Proceskosten en griffierecht
11. De rechtbank vindt aanleiding de heffingsambtenaar te veroordelen in de kosten die belanghebbende in verband met de behandeling van het bezwaar en het beroep redelijkerwijs heeft moeten maken. Deze kosten zijn op de voet van het Besluit proceskosten bestuursrecht voor de door een derde beroepsmatig verleende rechtsbijstand vastgesteld op € 1.598,- (1 punt voor het indienen van het bezwaarschrift, 1 punt voor het verschijnen ter hoorzitting met een waarde per punt van € 265,-, 1 punt voor het indienen van het beroepschrift, 1 punt voor het verschijnen ter zitting met een waarde per punt van € 534,- een wegingsfactor 1 en factor 1 wegens samenhang).
12. Aangezien de beroepen gegrond zullen worden verklaard, dient de heffingsambtenaar tevens het door belanghebbende betaalde griffierecht van € 47,- aan hem te vergoeden.
Beslissing
De rechtbank:
- verklaart de beroepen gegrond;
- vernietigt de uitspraak op bezwaar;
- vermindert de vastgestelde waarde tot € 177.000,- voor [adres 1] en € 178.000,- voor [adres 2] .

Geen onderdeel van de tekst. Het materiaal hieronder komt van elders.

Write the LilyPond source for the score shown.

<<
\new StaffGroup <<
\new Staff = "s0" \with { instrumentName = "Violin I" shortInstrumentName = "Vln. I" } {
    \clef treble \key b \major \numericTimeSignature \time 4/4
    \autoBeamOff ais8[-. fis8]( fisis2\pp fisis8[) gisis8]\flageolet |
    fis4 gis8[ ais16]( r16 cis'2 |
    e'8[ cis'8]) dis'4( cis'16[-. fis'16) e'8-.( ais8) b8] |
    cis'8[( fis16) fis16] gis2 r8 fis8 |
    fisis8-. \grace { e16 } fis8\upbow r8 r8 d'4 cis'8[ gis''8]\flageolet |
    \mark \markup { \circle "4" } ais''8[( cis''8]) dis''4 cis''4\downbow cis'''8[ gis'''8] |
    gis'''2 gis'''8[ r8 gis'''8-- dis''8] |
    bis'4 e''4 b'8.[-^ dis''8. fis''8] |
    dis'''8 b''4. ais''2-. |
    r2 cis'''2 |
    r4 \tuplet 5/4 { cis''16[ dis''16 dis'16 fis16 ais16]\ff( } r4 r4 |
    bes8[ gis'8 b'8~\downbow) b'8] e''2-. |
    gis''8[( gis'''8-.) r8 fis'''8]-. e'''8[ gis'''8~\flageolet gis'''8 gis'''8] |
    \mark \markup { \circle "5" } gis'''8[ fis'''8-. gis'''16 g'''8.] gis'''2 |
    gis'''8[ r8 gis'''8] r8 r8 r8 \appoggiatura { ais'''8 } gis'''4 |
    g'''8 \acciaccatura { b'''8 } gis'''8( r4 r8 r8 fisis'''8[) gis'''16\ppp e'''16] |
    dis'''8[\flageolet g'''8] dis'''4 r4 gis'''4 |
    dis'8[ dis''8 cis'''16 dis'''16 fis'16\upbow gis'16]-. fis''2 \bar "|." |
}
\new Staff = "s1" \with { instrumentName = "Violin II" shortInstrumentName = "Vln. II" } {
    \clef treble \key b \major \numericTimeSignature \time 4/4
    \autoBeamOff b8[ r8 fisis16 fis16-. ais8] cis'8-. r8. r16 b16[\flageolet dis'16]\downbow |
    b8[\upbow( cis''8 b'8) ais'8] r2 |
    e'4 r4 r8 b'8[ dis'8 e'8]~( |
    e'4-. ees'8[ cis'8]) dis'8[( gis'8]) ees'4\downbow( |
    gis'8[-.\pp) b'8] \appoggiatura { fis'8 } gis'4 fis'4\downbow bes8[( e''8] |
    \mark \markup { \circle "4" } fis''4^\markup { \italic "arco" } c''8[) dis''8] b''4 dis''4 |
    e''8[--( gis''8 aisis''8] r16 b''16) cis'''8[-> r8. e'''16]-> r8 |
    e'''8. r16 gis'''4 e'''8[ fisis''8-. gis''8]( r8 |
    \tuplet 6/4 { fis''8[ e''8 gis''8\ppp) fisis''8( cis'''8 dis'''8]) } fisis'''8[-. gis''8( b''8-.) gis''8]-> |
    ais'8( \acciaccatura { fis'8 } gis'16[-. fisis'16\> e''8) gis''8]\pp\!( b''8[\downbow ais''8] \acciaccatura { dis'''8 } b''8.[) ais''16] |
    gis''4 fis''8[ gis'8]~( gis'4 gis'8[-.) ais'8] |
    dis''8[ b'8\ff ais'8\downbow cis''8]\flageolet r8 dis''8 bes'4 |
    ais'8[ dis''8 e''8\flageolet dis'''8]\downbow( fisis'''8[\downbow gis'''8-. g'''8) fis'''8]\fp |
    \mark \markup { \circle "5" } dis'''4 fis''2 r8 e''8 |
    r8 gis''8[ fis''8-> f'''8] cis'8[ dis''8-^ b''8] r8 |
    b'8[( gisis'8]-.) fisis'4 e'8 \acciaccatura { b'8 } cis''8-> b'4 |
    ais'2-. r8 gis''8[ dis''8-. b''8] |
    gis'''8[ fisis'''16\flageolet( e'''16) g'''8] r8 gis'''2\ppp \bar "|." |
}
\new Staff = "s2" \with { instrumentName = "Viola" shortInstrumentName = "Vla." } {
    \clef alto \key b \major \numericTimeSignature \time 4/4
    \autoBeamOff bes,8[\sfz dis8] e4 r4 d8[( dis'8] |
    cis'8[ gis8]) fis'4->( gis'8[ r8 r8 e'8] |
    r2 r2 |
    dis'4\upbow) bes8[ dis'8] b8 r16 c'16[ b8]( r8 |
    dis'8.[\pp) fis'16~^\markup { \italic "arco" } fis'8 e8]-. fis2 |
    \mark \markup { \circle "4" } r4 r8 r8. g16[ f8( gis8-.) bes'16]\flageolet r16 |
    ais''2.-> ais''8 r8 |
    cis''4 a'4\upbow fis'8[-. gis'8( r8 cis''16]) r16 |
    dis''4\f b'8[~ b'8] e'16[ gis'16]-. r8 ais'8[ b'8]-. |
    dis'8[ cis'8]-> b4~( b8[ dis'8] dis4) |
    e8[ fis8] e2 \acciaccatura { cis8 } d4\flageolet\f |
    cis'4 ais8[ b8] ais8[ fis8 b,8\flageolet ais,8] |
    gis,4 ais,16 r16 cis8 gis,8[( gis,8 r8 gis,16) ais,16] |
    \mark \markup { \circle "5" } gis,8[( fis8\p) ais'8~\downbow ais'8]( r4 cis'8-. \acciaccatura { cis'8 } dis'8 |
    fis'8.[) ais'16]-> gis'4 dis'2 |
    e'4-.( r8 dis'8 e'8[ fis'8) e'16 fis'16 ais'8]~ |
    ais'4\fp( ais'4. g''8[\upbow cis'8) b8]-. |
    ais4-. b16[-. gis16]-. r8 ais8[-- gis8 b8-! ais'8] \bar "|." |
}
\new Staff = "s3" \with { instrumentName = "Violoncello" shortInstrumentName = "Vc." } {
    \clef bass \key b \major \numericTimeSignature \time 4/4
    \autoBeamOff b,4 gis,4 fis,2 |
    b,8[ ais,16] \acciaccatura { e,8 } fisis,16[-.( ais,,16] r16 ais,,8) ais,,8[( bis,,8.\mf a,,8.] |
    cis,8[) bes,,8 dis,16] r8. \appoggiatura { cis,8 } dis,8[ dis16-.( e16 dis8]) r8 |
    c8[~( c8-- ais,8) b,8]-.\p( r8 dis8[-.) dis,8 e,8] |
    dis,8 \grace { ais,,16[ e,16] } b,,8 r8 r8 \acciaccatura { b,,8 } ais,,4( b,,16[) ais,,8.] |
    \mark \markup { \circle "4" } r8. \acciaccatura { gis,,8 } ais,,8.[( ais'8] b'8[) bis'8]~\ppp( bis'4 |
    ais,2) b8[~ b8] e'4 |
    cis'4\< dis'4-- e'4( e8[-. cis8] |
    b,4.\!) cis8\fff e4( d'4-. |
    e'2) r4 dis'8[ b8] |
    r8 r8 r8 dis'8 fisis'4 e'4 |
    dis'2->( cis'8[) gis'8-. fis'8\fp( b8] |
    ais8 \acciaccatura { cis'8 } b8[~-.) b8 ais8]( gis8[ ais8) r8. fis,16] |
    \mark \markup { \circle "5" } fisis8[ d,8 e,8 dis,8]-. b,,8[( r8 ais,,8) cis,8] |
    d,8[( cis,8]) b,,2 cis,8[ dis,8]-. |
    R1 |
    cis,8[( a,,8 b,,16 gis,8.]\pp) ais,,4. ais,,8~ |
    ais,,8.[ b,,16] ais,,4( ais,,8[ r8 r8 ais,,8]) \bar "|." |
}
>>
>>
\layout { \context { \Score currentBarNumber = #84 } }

- vermindert de aanslagen onroerende zaakbelastingen dienovereenkomstig;
- veroordeelt de heffingsambtenaar in de proceskosten van belanghebbende ten bedrage van € 1.598,-.
- gelast dat de heffingsambtenaar het door belanghebbende betaalde griffierecht van € 47,-aan hem vergoedt.
Deze uitspraak is gedaan door mr. I.M. Josten, rechter, in aanwezigheid van mr. W.H.M. Venmans, griffier, op 12 augustus 2021 en openbaar gemaakt door middel van geanonimiseerde publicatie op www.rechtspraak.nl.
De griffier is niet in de gelegenheid deze uitspraak mede te ondertekenen.
De rechter,
Afschrift aangetekend verzonden aan partijen op:
Aan deze uitspraak hoeft eerst uitvoering te worden gegeven als de uitspraak onherroepelijk is geworden. De uitspraak is onherroepelijk als niet binnen zes weken na verzending van de uitspraak een rechtsmiddel is aangewend of onherroepelijk op het aangewende rechtsmiddel is beslist (artikel 27h, derde lid en artikel 28, zevende lid AWR).